EXERCISE DESCRIPTION:
Copy out all of the entries below word for word, keeping every number and line unchanged.

..........

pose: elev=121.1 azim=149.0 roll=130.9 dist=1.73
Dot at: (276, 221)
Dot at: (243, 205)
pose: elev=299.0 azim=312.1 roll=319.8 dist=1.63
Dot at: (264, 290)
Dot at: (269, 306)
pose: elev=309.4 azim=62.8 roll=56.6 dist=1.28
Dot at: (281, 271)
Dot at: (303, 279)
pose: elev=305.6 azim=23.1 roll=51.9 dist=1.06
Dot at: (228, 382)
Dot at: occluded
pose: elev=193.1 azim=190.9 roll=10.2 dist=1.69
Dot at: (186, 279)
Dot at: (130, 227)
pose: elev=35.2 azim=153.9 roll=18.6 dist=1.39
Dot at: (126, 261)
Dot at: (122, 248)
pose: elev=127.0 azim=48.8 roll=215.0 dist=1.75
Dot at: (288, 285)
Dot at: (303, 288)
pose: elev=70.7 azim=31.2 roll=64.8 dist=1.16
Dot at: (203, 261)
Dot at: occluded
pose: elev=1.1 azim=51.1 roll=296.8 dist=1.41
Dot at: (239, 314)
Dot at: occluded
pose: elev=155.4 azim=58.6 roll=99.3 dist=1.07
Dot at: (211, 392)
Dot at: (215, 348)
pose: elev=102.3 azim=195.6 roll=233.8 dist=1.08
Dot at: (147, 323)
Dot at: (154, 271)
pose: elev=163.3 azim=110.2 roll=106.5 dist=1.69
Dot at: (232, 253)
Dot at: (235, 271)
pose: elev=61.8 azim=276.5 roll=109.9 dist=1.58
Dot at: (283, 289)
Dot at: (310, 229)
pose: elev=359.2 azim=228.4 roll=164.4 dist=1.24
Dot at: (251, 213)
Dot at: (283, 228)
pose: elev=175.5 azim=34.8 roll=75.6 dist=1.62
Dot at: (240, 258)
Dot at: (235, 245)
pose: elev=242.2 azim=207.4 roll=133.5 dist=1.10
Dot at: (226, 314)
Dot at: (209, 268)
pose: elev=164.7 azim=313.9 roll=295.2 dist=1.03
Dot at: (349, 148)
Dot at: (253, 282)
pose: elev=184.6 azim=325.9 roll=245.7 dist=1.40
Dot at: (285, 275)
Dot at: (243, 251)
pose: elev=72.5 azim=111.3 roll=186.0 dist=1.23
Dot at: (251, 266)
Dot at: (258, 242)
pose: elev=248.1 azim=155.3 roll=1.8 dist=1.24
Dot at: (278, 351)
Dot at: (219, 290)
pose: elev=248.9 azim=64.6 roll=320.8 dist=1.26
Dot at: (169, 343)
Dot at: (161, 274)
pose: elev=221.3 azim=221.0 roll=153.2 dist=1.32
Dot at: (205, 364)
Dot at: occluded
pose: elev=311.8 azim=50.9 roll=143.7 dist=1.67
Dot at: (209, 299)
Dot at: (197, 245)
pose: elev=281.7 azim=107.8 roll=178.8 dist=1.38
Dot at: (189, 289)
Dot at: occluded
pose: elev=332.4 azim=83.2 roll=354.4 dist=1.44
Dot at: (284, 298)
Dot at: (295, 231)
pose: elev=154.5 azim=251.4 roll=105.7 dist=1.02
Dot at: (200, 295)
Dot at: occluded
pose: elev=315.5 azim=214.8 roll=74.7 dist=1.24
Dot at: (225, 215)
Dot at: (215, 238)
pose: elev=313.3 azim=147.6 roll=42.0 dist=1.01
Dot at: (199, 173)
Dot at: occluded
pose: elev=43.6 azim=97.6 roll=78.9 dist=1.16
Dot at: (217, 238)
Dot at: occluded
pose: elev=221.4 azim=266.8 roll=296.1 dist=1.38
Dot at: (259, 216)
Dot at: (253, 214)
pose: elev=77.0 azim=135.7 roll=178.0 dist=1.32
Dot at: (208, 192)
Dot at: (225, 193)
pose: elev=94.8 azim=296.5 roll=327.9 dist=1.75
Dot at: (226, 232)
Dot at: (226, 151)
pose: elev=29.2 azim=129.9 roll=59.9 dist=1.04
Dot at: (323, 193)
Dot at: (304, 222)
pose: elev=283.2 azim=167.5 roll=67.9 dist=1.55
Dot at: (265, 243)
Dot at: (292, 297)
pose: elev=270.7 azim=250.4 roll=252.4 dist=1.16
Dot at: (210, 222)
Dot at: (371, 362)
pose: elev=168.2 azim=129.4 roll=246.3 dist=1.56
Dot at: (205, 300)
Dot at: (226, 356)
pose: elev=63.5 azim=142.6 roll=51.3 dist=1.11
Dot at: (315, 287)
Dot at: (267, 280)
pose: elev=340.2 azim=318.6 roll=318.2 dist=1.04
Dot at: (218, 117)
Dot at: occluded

..........

RESPONSE FOR THIS EXERCISE:
pose: elev=121.1 azim=149.0 roll=130.9 dist=1.73
Dot at: (276, 221)
Dot at: (243, 205)
pose: elev=299.0 azim=312.1 roll=319.8 dist=1.63
Dot at: (264, 290)
Dot at: (269, 306)
pose: elev=309.4 azim=62.8 roll=56.6 dist=1.28
Dot at: (281, 271)
Dot at: (303, 279)
pose: elev=305.6 azim=23.1 roll=51.9 dist=1.06
Dot at: (228, 382)
Dot at: occluded
pose: elev=193.1 azim=190.9 roll=10.2 dist=1.69
Dot at: (186, 279)
Dot at: (130, 227)
pose: elev=35.2 azim=153.9 roll=18.6 dist=1.39
Dot at: (126, 261)
Dot at: (122, 248)
pose: elev=127.0 azim=48.8 roll=215.0 dist=1.75
Dot at: (288, 285)
Dot at: (303, 288)
pose: elev=70.7 azim=31.2 roll=64.8 dist=1.16
Dot at: (203, 261)
Dot at: occluded
pose: elev=1.1 azim=51.1 roll=296.8 dist=1.41
Dot at: (239, 314)
Dot at: occluded
pose: elev=155.4 azim=58.6 roll=99.3 dist=1.07
Dot at: (211, 392)
Dot at: (215, 348)
pose: elev=102.3 azim=195.6 roll=233.8 dist=1.08
Dot at: (147, 323)
Dot at: (154, 271)
pose: elev=163.3 azim=110.2 roll=106.5 dist=1.69
Dot at: (232, 253)
Dot at: (235, 271)
pose: elev=61.8 azim=276.5 roll=109.9 dist=1.58
Dot at: (283, 289)
Dot at: (310, 229)
pose: elev=359.2 azim=228.4 roll=164.4 dist=1.24
Dot at: (251, 213)
Dot at: (283, 228)
pose: elev=175.5 azim=34.8 roll=75.6 dist=1.62
Dot at: (240, 258)
Dot at: (235, 245)
pose: elev=242.2 azim=207.4 roll=133.5 dist=1.10
Dot at: (226, 314)
Dot at: (209, 268)
pose: elev=164.7 azim=313.9 roll=295.2 dist=1.03
Dot at: (349, 148)
Dot at: (253, 282)
pose: elev=184.6 azim=325.9 roll=245.7 dist=1.40
Dot at: (285, 275)
Dot at: (243, 251)
pose: elev=72.5 azim=111.3 roll=186.0 dist=1.23
Dot at: (251, 266)
Dot at: (258, 242)
pose: elev=248.1 azim=155.3 roll=1.8 dist=1.24
Dot at: (278, 351)
Dot at: (219, 290)
pose: elev=248.9 azim=64.6 roll=320.8 dist=1.26
Dot at: (169, 343)
Dot at: (161, 274)
pose: elev=221.3 azim=221.0 roll=153.2 dist=1.32
Dot at: (205, 364)
Dot at: occluded
pose: elev=311.8 azim=50.9 roll=143.7 dist=1.67
Dot at: (209, 299)
Dot at: (197, 245)
pose: elev=281.7 azim=107.8 roll=178.8 dist=1.38
Dot at: (189, 289)
Dot at: occluded
pose: elev=332.4 azim=83.2 roll=354.4 dist=1.44
Dot at: (284, 298)
Dot at: (295, 231)
pose: elev=154.5 azim=251.4 roll=105.7 dist=1.02
Dot at: (200, 295)
Dot at: occluded
pose: elev=315.5 azim=214.8 roll=74.7 dist=1.24
Dot at: (225, 215)
Dot at: (215, 238)
pose: elev=313.3 azim=147.6 roll=42.0 dist=1.01
Dot at: (199, 173)
Dot at: occluded
pose: elev=43.6 azim=97.6 roll=78.9 dist=1.16
Dot at: (217, 238)
Dot at: occluded
pose: elev=221.4 azim=266.8 roll=296.1 dist=1.38
Dot at: (259, 216)
Dot at: (253, 214)
pose: elev=77.0 azim=135.7 roll=178.0 dist=1.32
Dot at: (208, 192)
Dot at: (225, 193)
pose: elev=94.8 azim=296.5 roll=327.9 dist=1.75
Dot at: (226, 232)
Dot at: (226, 151)
pose: elev=29.2 azim=129.9 roll=59.9 dist=1.04
Dot at: (323, 193)
Dot at: (304, 222)
pose: elev=283.2 azim=167.5 roll=67.9 dist=1.55
Dot at: (265, 243)
Dot at: (292, 297)
pose: elev=270.7 azim=250.4 roll=252.4 dist=1.16
Dot at: (210, 222)
Dot at: (371, 362)
pose: elev=168.2 azim=129.4 roll=246.3 dist=1.56
Dot at: (205, 300)
Dot at: (226, 356)
pose: elev=63.5 azim=142.6 roll=51.3 dist=1.11
Dot at: (315, 287)
Dot at: (267, 280)
pose: elev=340.2 azim=318.6 roll=318.2 dist=1.04
Dot at: (218, 117)
Dot at: occluded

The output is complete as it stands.